By Frank Pingue
(Reuters) – Japan’s Naomi Osaka, a self-confessed introvert who withdrew from the French Open and Wimbledon on mental health grounds, has encouraged girls around the world to embrace what make them different.
Osaka, 23, one of Japan’s best gold medal prospects at the Tokyo Olympics, used her spot in the International Olympic Committee’s (IOC) “Stronger Together” campaign to say the definition of an Olympian is broader than sometimes thought.
“People might think I’m quiet. Different. That I don’t fit the box of what an Olympian should be,” Osaka says at the start of the video https://www.youtube.com/watch?v=Rj58sgmvulw released on Thursday. “But I’m proof that the definition is bigger than people think.”

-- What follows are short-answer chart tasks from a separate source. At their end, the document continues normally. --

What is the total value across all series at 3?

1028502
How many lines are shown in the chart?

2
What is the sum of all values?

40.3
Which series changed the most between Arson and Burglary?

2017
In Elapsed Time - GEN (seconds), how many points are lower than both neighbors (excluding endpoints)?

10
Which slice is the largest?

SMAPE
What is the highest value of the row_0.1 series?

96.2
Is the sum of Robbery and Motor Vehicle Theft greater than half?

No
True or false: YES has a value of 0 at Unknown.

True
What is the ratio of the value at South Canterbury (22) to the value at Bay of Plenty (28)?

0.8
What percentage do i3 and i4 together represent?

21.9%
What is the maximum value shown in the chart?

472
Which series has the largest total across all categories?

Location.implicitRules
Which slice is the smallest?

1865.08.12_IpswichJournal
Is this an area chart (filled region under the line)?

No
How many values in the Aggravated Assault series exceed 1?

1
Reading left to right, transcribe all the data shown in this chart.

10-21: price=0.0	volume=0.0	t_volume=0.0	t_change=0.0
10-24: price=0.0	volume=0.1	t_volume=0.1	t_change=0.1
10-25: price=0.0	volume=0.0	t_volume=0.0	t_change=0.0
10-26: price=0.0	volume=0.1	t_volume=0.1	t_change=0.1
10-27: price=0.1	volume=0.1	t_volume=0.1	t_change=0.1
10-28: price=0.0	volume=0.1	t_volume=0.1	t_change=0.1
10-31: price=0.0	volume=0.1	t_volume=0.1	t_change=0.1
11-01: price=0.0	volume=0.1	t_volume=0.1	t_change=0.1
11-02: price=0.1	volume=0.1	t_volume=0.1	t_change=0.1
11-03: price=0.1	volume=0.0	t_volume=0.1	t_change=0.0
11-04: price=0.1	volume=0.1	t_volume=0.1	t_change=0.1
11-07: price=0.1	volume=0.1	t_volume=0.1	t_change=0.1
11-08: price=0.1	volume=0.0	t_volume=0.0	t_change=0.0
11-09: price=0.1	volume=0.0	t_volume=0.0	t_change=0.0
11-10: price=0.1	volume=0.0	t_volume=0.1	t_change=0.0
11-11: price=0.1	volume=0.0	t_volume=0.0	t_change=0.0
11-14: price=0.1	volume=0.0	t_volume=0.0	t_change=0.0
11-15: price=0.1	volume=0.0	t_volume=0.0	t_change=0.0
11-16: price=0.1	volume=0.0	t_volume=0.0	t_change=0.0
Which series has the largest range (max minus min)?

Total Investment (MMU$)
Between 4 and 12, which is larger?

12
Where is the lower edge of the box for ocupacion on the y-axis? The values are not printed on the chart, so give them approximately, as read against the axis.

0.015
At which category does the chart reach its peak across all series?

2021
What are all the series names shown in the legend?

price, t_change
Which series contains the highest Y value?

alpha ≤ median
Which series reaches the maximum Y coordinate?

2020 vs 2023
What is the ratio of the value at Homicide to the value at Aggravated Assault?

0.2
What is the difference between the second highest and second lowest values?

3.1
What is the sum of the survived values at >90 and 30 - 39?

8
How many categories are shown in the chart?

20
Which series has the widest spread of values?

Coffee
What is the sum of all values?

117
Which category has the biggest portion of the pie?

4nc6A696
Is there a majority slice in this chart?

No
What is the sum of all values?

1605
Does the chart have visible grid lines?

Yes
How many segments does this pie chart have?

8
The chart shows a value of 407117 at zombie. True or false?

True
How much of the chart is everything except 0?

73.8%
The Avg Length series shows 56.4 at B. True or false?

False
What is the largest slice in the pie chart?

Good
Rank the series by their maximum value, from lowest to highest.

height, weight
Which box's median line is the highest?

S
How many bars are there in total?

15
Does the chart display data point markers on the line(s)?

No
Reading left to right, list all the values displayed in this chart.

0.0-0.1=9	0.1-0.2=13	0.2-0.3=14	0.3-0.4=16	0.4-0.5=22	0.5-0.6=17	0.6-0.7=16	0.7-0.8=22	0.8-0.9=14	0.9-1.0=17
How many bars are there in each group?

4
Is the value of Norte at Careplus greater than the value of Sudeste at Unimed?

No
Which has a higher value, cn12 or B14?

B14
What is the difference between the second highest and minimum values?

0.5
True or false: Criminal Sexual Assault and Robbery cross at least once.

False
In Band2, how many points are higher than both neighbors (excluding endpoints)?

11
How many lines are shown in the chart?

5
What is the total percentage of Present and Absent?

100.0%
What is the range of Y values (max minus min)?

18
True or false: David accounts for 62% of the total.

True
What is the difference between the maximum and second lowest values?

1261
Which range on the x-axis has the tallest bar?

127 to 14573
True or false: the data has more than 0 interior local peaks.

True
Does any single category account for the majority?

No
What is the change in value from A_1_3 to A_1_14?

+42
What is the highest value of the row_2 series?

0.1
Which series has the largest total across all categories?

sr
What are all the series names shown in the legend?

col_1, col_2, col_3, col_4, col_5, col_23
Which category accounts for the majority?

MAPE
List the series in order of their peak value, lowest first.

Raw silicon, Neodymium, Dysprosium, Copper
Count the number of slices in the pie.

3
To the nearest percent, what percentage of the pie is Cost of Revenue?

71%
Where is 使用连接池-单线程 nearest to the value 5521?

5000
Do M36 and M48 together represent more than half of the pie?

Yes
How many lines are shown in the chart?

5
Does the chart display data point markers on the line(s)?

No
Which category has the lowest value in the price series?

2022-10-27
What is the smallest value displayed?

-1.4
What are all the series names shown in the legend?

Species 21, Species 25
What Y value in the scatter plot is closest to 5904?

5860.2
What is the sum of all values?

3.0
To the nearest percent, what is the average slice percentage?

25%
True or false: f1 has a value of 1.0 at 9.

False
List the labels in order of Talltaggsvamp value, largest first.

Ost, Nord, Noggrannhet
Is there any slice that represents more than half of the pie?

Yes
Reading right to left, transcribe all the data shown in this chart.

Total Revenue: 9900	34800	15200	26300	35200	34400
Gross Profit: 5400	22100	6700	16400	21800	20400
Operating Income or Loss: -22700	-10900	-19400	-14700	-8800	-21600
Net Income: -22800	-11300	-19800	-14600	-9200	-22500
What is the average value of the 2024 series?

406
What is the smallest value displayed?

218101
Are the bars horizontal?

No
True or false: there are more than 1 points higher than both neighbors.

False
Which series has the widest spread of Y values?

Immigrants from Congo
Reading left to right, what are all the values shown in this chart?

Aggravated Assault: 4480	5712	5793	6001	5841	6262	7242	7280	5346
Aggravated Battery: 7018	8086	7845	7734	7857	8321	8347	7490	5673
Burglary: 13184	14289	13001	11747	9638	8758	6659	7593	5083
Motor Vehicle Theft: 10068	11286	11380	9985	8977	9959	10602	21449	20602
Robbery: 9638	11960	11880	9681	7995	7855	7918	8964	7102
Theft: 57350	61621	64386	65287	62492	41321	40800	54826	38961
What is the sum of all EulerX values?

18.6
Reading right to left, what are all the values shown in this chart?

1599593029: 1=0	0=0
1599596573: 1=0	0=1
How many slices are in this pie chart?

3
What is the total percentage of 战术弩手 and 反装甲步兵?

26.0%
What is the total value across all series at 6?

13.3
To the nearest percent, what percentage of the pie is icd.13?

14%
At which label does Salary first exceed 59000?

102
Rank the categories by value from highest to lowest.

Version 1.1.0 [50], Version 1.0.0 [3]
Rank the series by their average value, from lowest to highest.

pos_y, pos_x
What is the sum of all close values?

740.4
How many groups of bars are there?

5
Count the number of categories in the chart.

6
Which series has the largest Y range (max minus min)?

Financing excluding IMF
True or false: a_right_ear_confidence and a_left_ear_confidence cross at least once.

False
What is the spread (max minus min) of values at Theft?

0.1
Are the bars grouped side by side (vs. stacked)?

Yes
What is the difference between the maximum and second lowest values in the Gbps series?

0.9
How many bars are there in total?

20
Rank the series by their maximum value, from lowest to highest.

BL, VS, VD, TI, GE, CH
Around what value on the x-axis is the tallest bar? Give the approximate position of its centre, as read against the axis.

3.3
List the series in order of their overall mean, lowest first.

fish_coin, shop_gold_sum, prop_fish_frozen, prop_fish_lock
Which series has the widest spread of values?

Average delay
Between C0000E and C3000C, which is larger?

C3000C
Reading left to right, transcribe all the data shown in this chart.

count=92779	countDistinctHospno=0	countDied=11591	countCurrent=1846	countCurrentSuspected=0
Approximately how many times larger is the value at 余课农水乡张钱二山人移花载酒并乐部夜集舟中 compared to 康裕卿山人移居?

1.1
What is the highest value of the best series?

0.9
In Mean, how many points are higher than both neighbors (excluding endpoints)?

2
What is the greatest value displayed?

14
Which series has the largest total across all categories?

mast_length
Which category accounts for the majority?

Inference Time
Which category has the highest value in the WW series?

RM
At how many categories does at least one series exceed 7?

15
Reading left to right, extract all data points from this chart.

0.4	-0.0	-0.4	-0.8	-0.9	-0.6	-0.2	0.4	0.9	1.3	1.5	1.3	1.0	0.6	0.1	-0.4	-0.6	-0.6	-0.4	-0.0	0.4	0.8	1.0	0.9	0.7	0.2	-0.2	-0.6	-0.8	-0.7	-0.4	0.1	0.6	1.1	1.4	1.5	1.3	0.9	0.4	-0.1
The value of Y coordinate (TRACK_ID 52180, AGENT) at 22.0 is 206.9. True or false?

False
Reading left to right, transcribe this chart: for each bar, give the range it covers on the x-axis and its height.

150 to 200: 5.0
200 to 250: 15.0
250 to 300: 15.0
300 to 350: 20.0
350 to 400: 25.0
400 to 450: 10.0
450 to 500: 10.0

The minute-long vignette begins with an overhead shot of Osaka about to serve on a tennis court before jumping to footage of her dancing in Tokyo’s central Shibuya district and laughing in front of a mirror with her sister.
The video, which also shows Osaka signing a TV lens after a win and at a tournament representing Japan, depicts girls of all ages playing softball, rugby, tennis, soccer and fencing, plus breakdancing.
“I want to inspire the girls out there watching right now. The ones that some people think are too different. Too quiet. Too something,” said Osaka, who has opened up on her anxiety facing media interviews after intense matches.
“And if we don’t fit that expectation of what people think we’re supposed to be, good. That just means we’re the ones who get to change it.”
Osaka’s video is the third of five athlete narratives in the IOC’s digital campaign ahead of the July 23.-Aug. 8 Tokyo Games. It follows ones by retired world-record sprinter Usain Bolt and skateboarding great Tony Hawk.